We know the feeling of leaving everything behind: Syrian refugees help Hurricane Irma evacuees
Syrians refugees who know too well the feeling of leaving everything behind sprung into action when Hurricane Irma devastated homes in southeastern America.
2 min read
13 September, 2017
Scenes of devastation left by Hurricane Irma are all too familiar for Syrian refugees [Getty]
Syrian sisters Abeer and Nora al-Sheikh Bakri know what it's like to flee their devastated homes and leave everything behind. 

So when Hurricane Irma struck America's southeast last week, displacing more than half a million people by Sunday, they felt compelled to help Florida residents who saw their homes crumble down.

"I called my sister Nora and we got cooking," Abeer, 28, told Huffington Post. They drove an hour to the Hamzah Islamic Center in Alpharetta, Georgia, on Sunday evening, where they said about 39 evacuees were riding out the storm.

There, they cooked up a Middle Eastern feast including tabbouleh and kebab.

"We were uprooted from war," Abeer said. "We know the feeling of leaving everything behind."

"I was so afraid when we heard about the hurricane," Nora, 30, said. "Especially us Syrians. We're already traumatised."

The mosque tried to pay the sisters for their cooking, she added, but they wouldn't accept. Instead, they simply took pride in volunteering on behalf of her fellow community members.

"I wanted to be able to help these people, so that these people can feel happiness," she said. "So they don't feel uprooted like how we felt."

The sisters, who fled Douma in 2012 after their country's civil war engulfed the city, spent four years in Egypt before being resettled in Clarkson, Georgia, in 2016 with other members of their families.
"We were uprooted from war. We know the feeling of leaving everything behind."

Nazer Ghazal, a 53-year-old Syrian refugee from Damascus living in nearby Tucker, Georgia, had the same idea.

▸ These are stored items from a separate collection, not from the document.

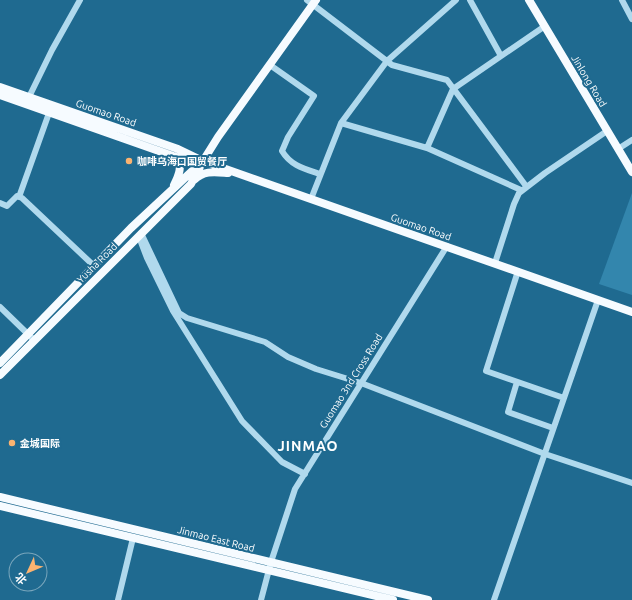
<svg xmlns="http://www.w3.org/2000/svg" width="632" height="600" viewBox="0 0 632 600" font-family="Ubuntu,'Noto Sans SC',sans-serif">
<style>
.green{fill:#3386ad}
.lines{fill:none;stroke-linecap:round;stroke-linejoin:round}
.minor{stroke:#b0d9ed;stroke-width:6}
.major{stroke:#f6fbff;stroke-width:8}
.poi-dot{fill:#fbb370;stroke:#1f6a90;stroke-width:1.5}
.labels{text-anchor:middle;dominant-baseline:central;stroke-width:4;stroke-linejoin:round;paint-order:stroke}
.street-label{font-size:10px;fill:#fff;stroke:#1f6a90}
.poi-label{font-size:10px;font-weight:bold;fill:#fff;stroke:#1f6a90;text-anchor:start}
.district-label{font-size:14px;font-weight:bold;letter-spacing:1px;fill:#fff;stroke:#1f6a90}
</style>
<rect width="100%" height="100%" fill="#1f6a90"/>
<path class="green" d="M 632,193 L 632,295 L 599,284 Z"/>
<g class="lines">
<path class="minor" d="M 307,0 L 392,65 L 447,80 L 526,186
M 470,0 L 501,56
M 622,0 L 632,19
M 270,65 L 314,96 L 288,137 L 282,151 C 291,166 305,169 320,174
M 29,97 L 52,50 L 80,0
M 341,123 L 427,148 L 521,190
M 427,148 L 453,89 L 545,26
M 618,149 L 632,140
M 19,197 L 49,113
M 311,199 L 341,123 L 387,61 L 456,0
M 0,203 L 7,206 L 17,196 L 22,198 L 92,264
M 141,233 L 179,313 L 187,318 L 265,342 L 288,357 L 316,369 L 361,383 L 545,454 L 632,483
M 139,237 L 147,258 L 173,311 L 242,421 L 282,462 L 305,474
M 495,263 L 514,204 L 519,193 L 545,173 L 607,131
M 518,271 L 486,371 L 564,398
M 0,307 L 34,340
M 517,382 L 508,412 L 553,428
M 118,600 L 133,538
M 261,600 L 271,562 L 295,489 L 447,246
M 494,600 L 598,300"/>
<path class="major" d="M 316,0 L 218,137 L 203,161 L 632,312
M 529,0 L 632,172
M 0,87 L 178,149 L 203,161 L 176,157 L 0,95
M 194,180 C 204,170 215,172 228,173
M 174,185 C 179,175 183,166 176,157
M 0,363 L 131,228 L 203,161 L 191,184 L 0,375
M 0,497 L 428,600
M 0,506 L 393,600"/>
</g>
<g class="poi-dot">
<circle cx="129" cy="161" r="4"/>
<circle cx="12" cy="443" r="4"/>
</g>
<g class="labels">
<g class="street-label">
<text transform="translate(589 81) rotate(59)">Jinlong Road</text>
<text transform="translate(106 113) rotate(19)">Guomao Road</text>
<text transform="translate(421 227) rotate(19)">Guomao Road</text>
<text transform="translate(97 263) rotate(-45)">Yusha Road</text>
<text transform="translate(351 381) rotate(-58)">Guomao 3nd Cross Road</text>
<text transform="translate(216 539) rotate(14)">Jinmao East Road</text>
</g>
<g class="poi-label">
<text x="137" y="161">咖啡乌海口国贸餐厅</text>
<text x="20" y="443">金城国际</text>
</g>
<g class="district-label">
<text x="308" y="446">JINMAO</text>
</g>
</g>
<g transform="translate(28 572) rotate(226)"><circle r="19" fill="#1f6a90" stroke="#79a6bc"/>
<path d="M0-3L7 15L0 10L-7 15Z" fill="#fbb370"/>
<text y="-6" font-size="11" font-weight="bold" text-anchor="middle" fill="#ffffff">北</text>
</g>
</svg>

Ghazal resettled to Georgia from Jordan in November last year. He said he delivered a home-cooked meal including rice, chicken and salad, to Masjid Omar Bin Abdul Aziz mosque on Sunday where approximately 25 evacuees sought shelter.

Like the Bakri sisters, Ghazal understood the feeling of leaving everything behind and starting afresh.

"We were forced to come to the US because of the war, but we're here now and see good in this country," he said Tuesday. "It's on us now to do good here."